Monday, August 17, 2015

Turning 40: Relationships

This was a kicker for me. In the world of family dynamics, I'm the one that bends over backwards to help out. Mind you, I love helping others...whether its cooking a meal, cleaning up, helping to run errands, needing favors, it's a bit of a high for me to help someone in need. However, it took me a long time to realize that I was being sucked dry with no recourse. I mean, I would be told that I was a spoiled brat, selfish, overreacting....what?? I just cleaned up your kitchen and picked up your kids from school?? I was the only one with you at the hospital?
Sh*t.
A friend of mine introduced me to Narcissistic Personality Disorder and later another friend introduced me to Empaths and I was transported to reality. I was surrounded by it! Holy cow!! Enough is enough. I started cutting off ties with family members as their greediness came to light. I think their retaliatory behavior validated my decision to sever ties. When I had a miscarriage, I would get passive aggressive remarks about why that happened to me? Meaning because I had cut them off I was being punished by some higher forces. When my dad past, that was the hardest on me, my confidante, my advisor was gone and I had to take everything I learned from him and really put it into practice. I started caring less about what people thought of me, and I started to say "no". That was a big one. Just grow some balls and say NO. It's ok. People are adults and can figure out their own problems, you need to focus on yourself and your family!! That's what I started doing for the first time in my life and I was in my 40s. In the course of that time, I became stronger, much more self-confident, and much more relaxed.

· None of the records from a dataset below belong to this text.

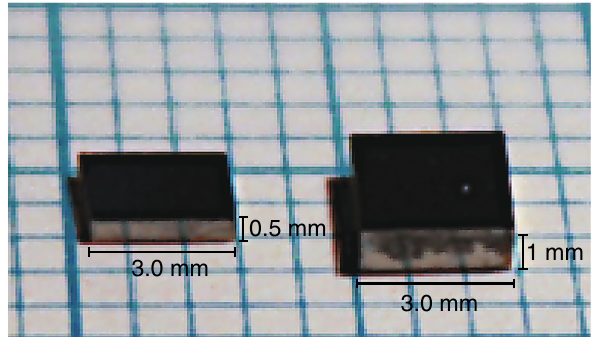
0.5 mm 1 mm 3.0 mm 3.0 mm Fig. 9 Ge Neutron Transmutation Doped sensors for ZnSe (right) and light detector (left). The dimensions for the two sensors are 3 × 2.8 × 1 mm 3 and 2 × 2.8 × 0.5 mm 3 ,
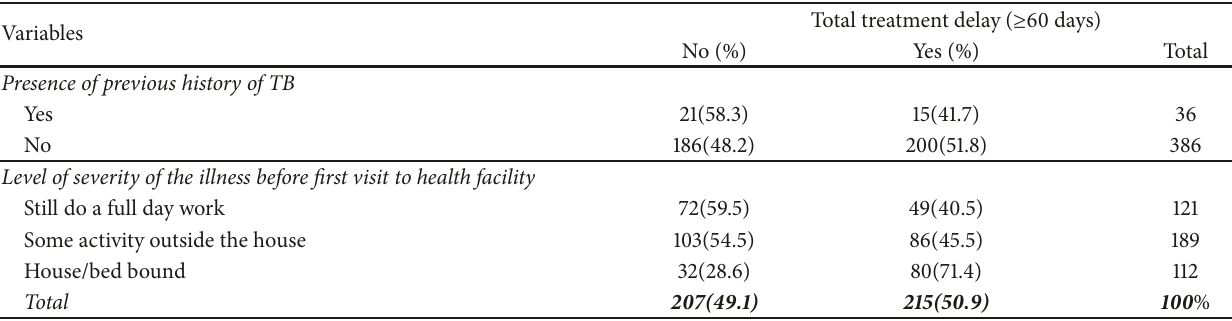
Table 6: Distribution of total treatment delay among clinical profiles of the study participants in selected health facilities of Gedeo Zone, southern Ethiopia, 2017/18.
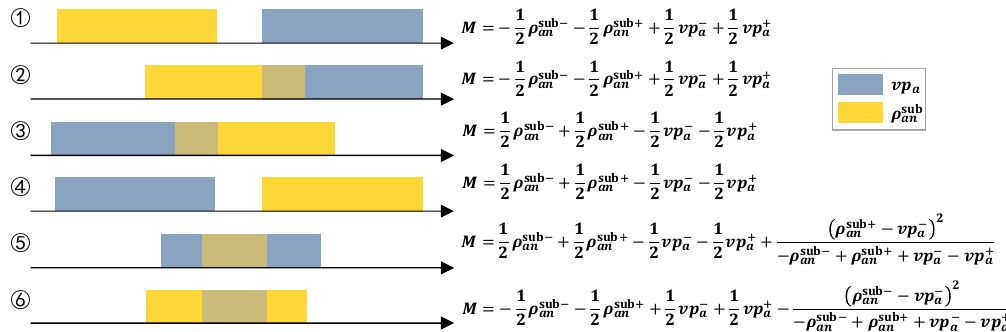
Figure 2. Positional relationships and distance formulas between 𝑣𝑝 (cid:3028) and 𝜌 (cid:3028)(cid:3041)(cid:2929)(cid:2931)(cid:2912) . 5. Calculate the value function through M = m ( vp a , 𝜌 (cid:3028)(cid:3041)(cid:2929)(cid:2931)(cid:2912) ). The value function is the function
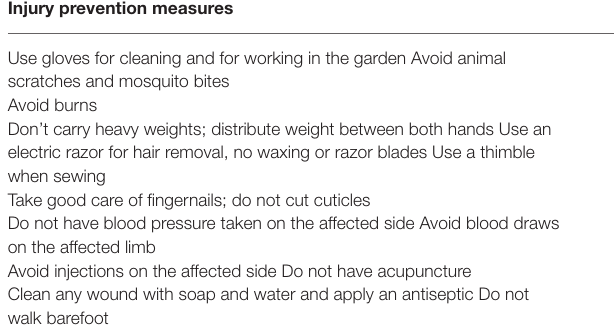
TABLE 1 | Injury prevention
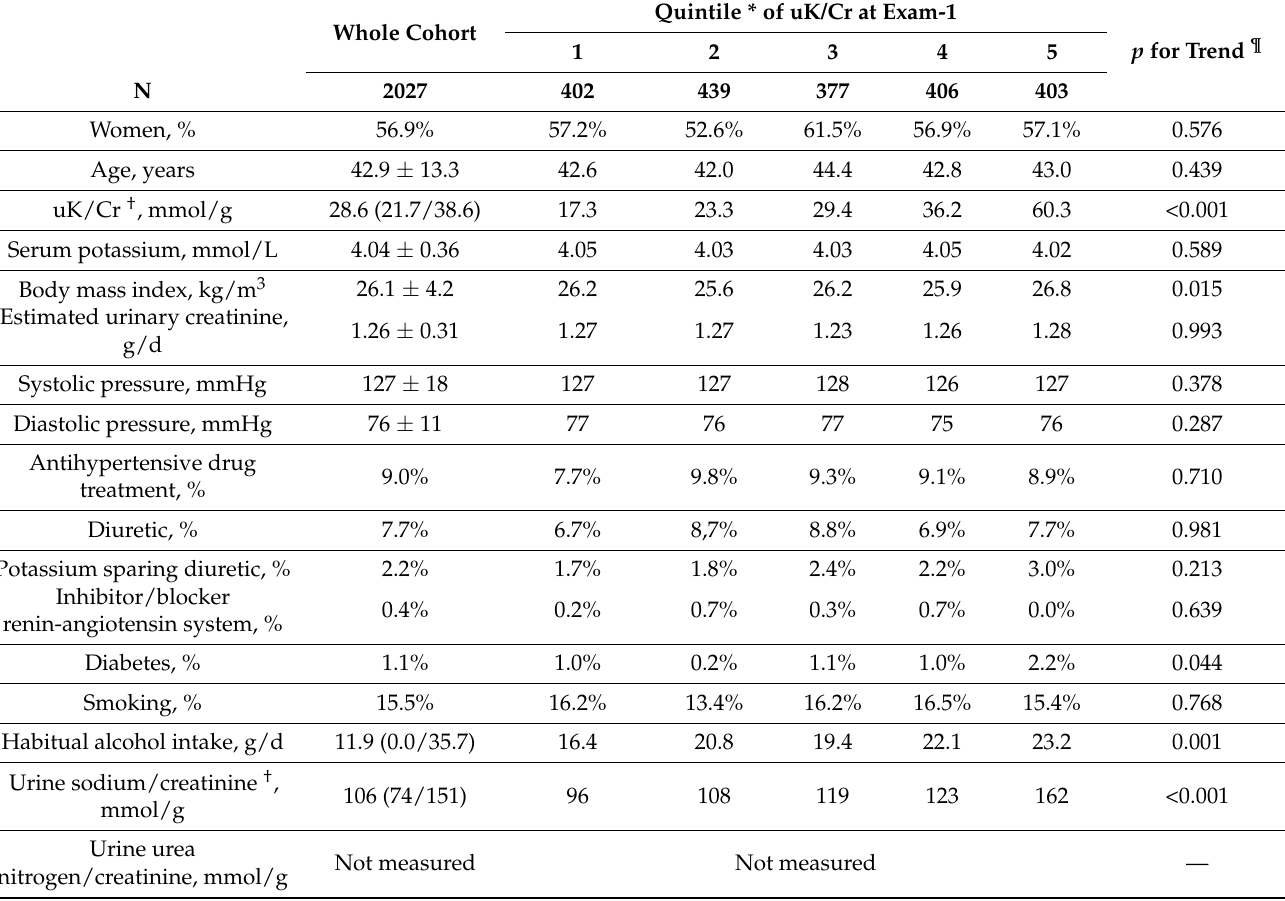
Table 1. Descriptive statistics for data of exam-1 in whole cohort (prevalence for categorical variables, mean ± SD for non-skewed numerical variables, and median with interquartile range for skewed variables) and trend analyses by quintiles of uK/Cr (prevalence or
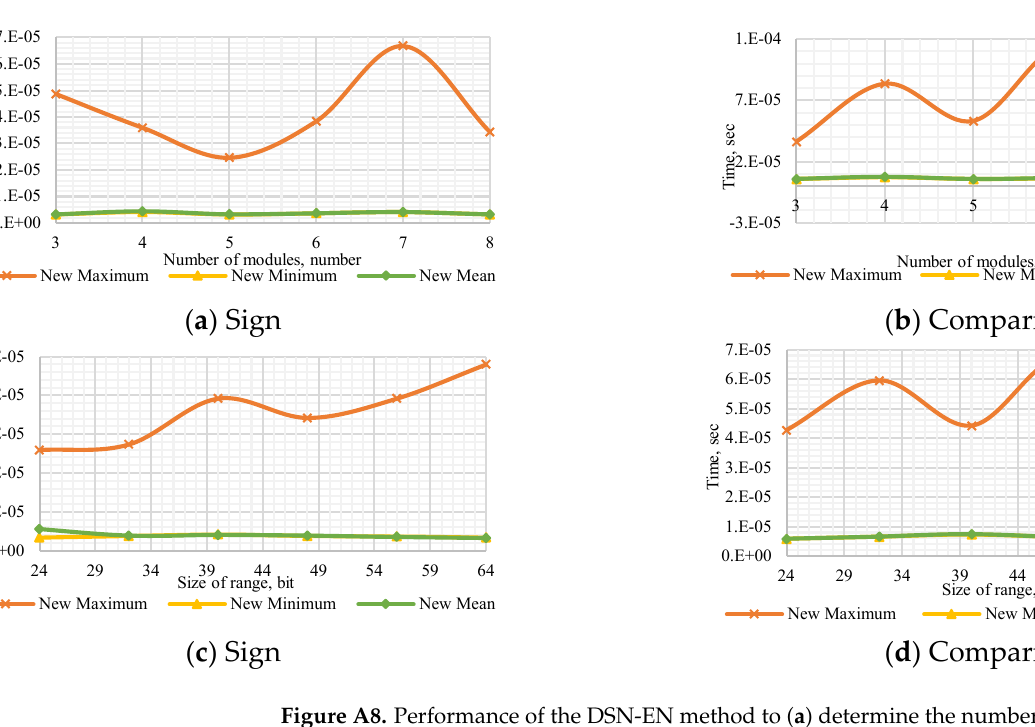
Figure A7. Performance of the Sign of Number Method to ( a ) determine the number’s sign with a dynamic number of modules p , ( b ) compare dynamic numbers of modules p , ( c ) determine the number’s sign with a dynamic bit width, and ( d ) compare numbers with dynamic bit width.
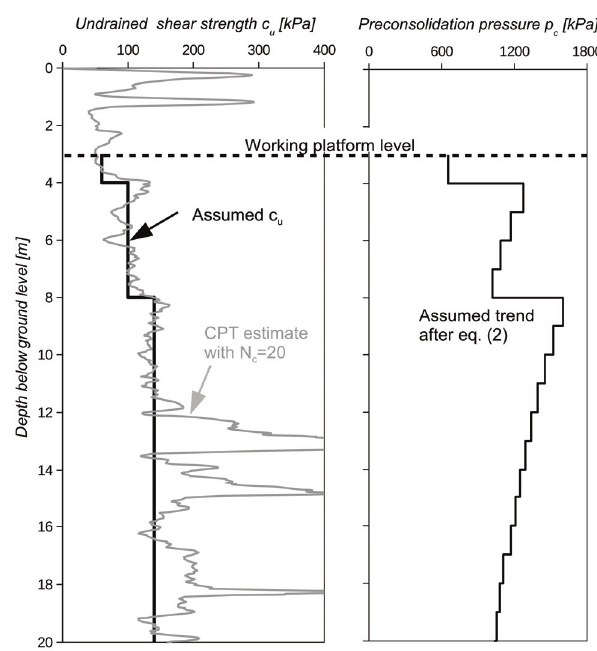
Fig. 4. Undrained shear strength and corresponding preconsolidation pressure distributions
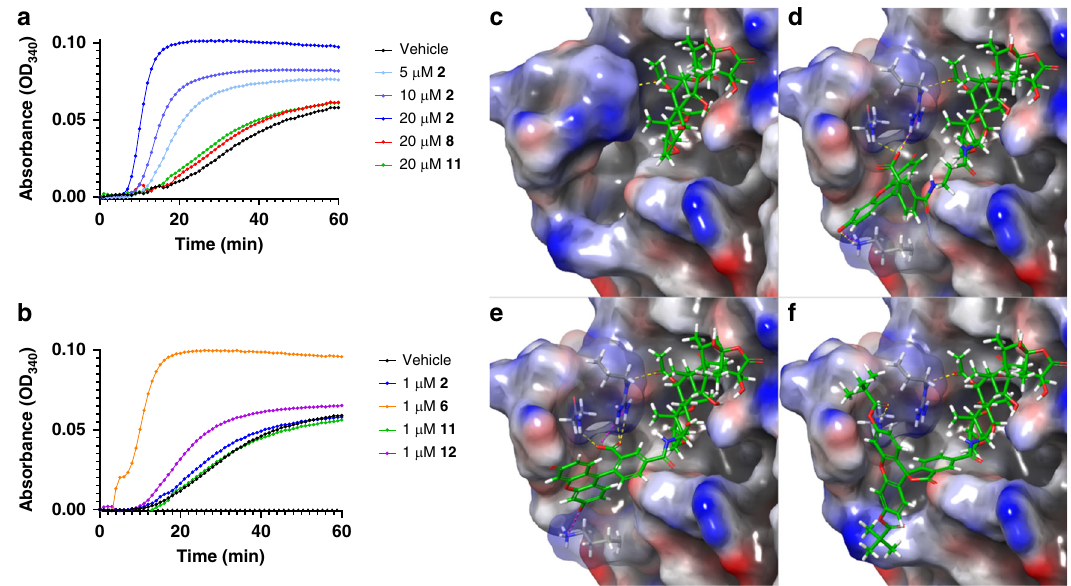
Fig. 5 Taccalonolide probes engage additional β -tubulin contacts. a , b Effects of free taccalonolide AJ ( 2 ) and taccalonolide- fl uorescein probes ( 6 , 8 , 11 , 12 ) on the polymerization of puri fi ed porcine tubulin. a Concentration-dependent (5 – 20 μ M) effects of 2 on tubulin polymerization with vehicle in black and 2 in shades of blue from lightest to darkest as concentration increases. The introduction of pivaloyl protecting groups in 8 (red) and 11 (green) diminish this activity even at equimolar concentrations with tubulin (20 μ M). b The deprotected taccalonolide probes 6 (orange) or 12 (purple) are more potent than 2 (blue) or 11 (green) in their ability to polymerize puri fi ed tubulin. c – f Comparison of the published structure 5EZY ( 2 bound to β -tubulin) c with a model of β -tubulin docked to taccalonolide probes ( 6 ) d , ( 12 ) e , and ( 11 ) f . The selected H-bonds and salt bridges are displayed as yellow and magenta dashed lines, respectively. Source data are provided as a Source Data fi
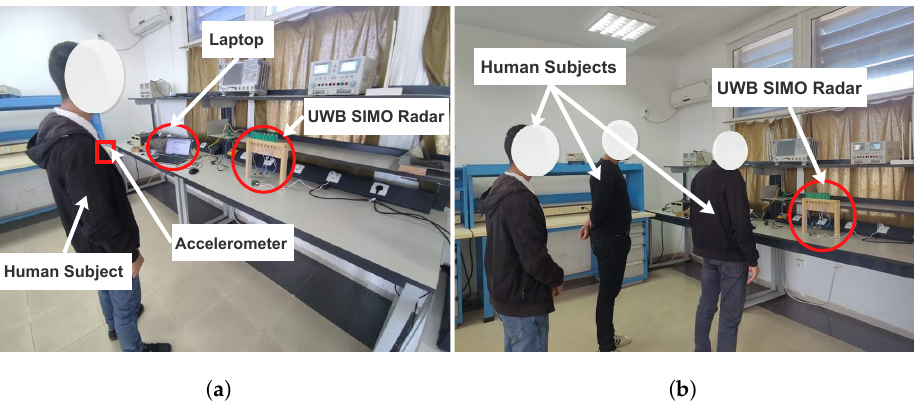
Figure 4. Human subject experiment setup: The persons are exposed to the radar at different positions, in which the accelerometer is attached to the chest in order to serve as a reference signal. ( a ) For one person. ( b ) For multiple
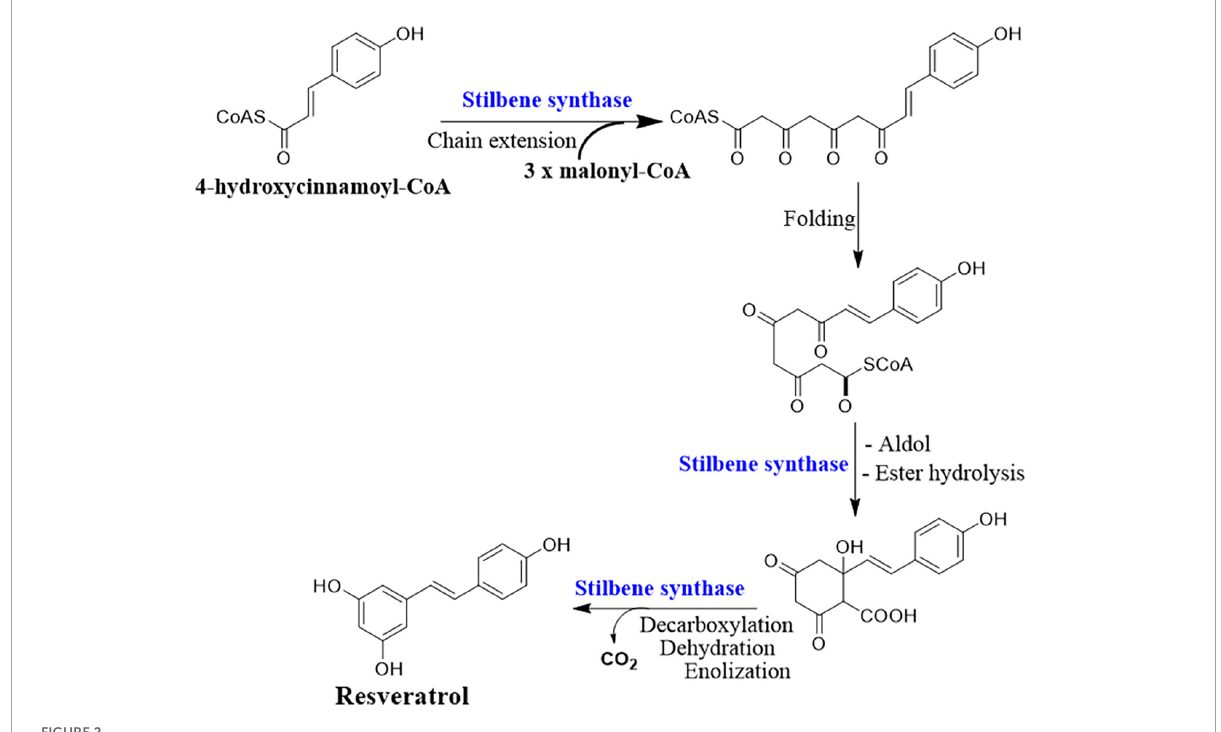
FIGURE2 Resveratrol biosynthesis pathway.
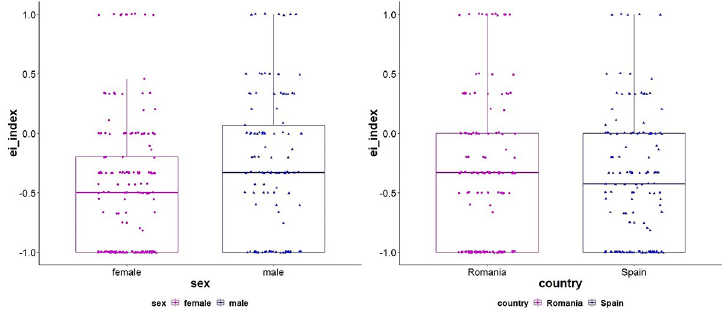
Fig 5. Boxplots illustrating individual distributions of EI-index scores split by sex and residence. For every study participant who provided referrals, an E-I index score was computed, either taking into account sex or place of residence. E-I index is computed by a simple formula: for a specific participant the difference between the number of ties between groups and within group is divided up to the sum of ties (e.g., for a female participant, the difference between her ties sent to males and her ties sent to other females is divided up to the total number of ties).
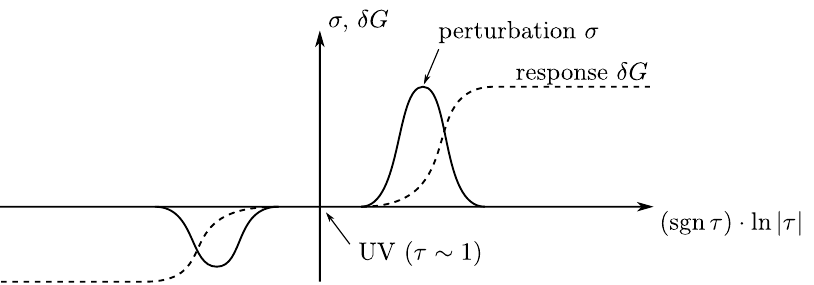
Figure 2. RG (cid:13)ow of a perturbation (cid:27) (solid line), generating the response (cid:14)G (dashed line) at larger time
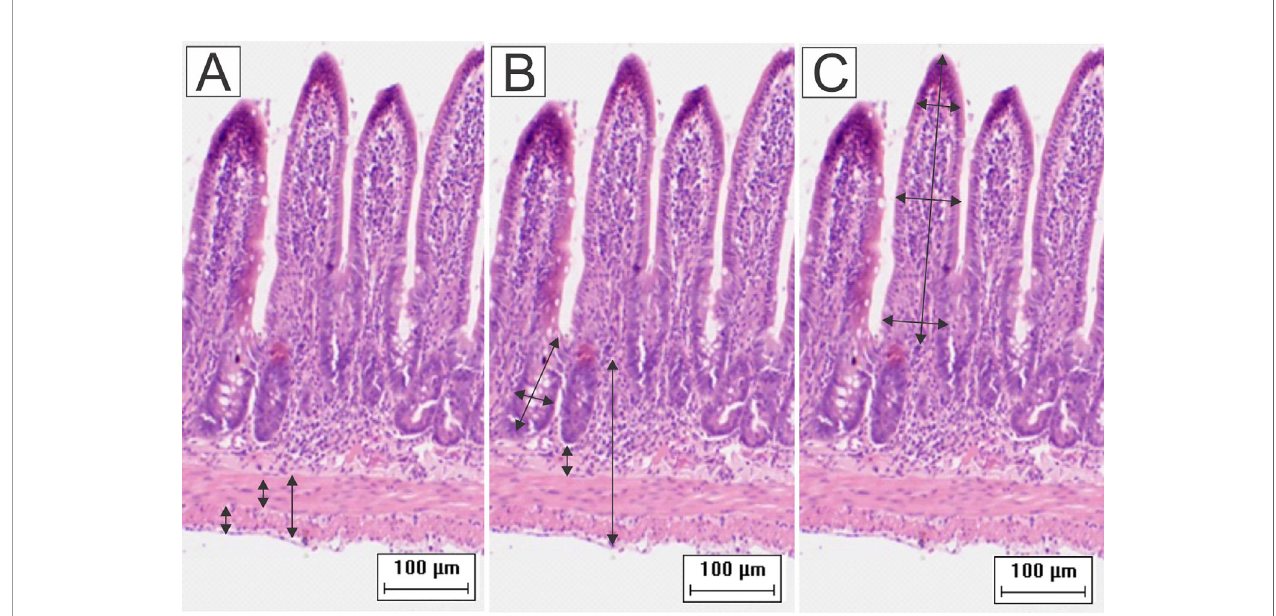
FIGURE 1 | Schematic representation of the measurement of (A) muscular layers, (B) submucosa, total wall, depth and width of the crypts, and (C) height and width of the villi. Were performed 64 measurements of each parameter for each animal. To obtain the width of the villi, the base, middle, and apex were measured and then the average of these values resulted in the fi nal value (HE staining, 20× magni fi cation, scale bar = 100 μm, Olympus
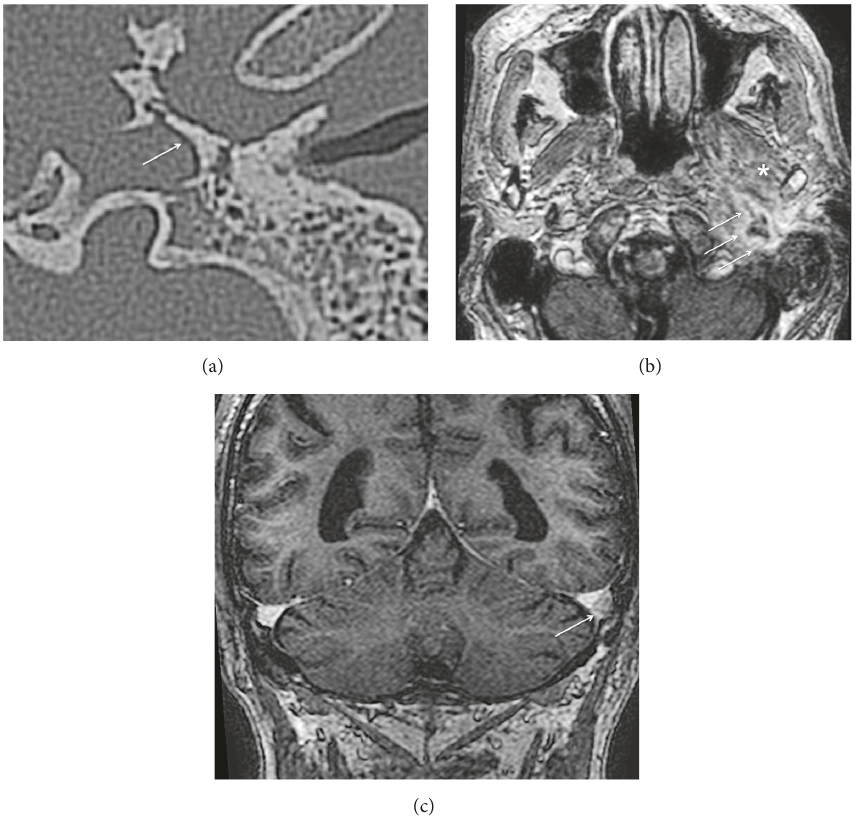
Figure 2: (a) CT scan of the left temporal bone—a bony sequestrum in the tympanic part is shown by the arrow. (b) An abscess in the left infratemporal fossa appears as a contrast-enhanced mass on the periphery, with irregular contours (arrows). A trismus was explained by inflammatory infiltration of the lateral pterygoid muscles (asterisk). (c) A thrombosed sigmoid sinus is seen on the left side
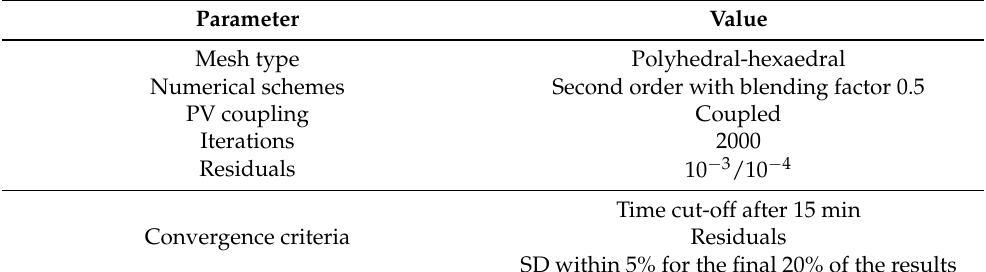
SD within 5% for the final 20% of the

I wasn't running around trying to figure out Thanksgiving, Christmas, and whatever other holidays but doing what I wanted to do. F*ck it. I felt great!!
I am much more careful now when I meet new people. I guess I am more reserved in a friendly and social matter. My efforts now have a limit and that's ok. My eyes are wide open and seeing and living the moment before me. I am mindful.
Regardless, I am grateful for my life because it has shaped me for who I am today and I love me.